WHAT IS REQUIRED: A picture should never appear in your copy. Transcribe the listing exactly from its first line through the line with "X228600Y604012D02*", both ends included.

*-*-*

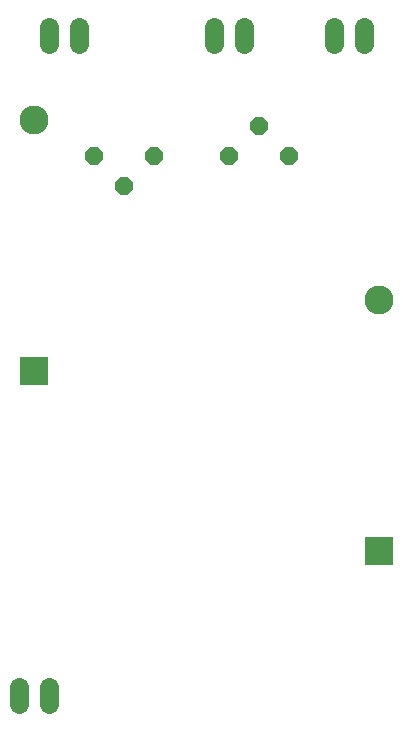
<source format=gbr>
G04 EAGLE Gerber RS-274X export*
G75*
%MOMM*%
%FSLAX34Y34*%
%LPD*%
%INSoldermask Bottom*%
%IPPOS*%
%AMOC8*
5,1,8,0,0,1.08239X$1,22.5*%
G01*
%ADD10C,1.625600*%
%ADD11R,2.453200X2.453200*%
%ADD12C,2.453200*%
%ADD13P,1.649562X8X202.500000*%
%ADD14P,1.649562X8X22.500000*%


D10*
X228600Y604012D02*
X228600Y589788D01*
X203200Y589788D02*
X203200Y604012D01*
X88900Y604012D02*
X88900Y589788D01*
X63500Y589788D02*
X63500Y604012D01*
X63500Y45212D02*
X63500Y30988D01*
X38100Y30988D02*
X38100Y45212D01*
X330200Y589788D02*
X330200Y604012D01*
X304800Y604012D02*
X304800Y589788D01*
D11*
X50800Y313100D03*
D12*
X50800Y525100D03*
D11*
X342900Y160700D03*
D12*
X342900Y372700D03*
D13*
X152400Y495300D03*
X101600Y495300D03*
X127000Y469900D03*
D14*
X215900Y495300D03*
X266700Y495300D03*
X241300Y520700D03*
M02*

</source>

*-*-*

EXPECTED ANSWER:
<source format=gbr>
G04 EAGLE Gerber RS-274X export*
G75*
%MOMM*%
%FSLAX34Y34*%
%LPD*%
%INSoldermask Bottom*%
%IPPOS*%
%AMOC8*
5,1,8,0,0,1.08239X$1,22.5*%
G01*
%ADD10C,1.625600*%
%ADD11R,2.453200X2.453200*%
%ADD12C,2.453200*%
%ADD13P,1.649562X8X202.500000*%
%ADD14P,1.649562X8X22.500000*%


D10*
X228600Y604012D02*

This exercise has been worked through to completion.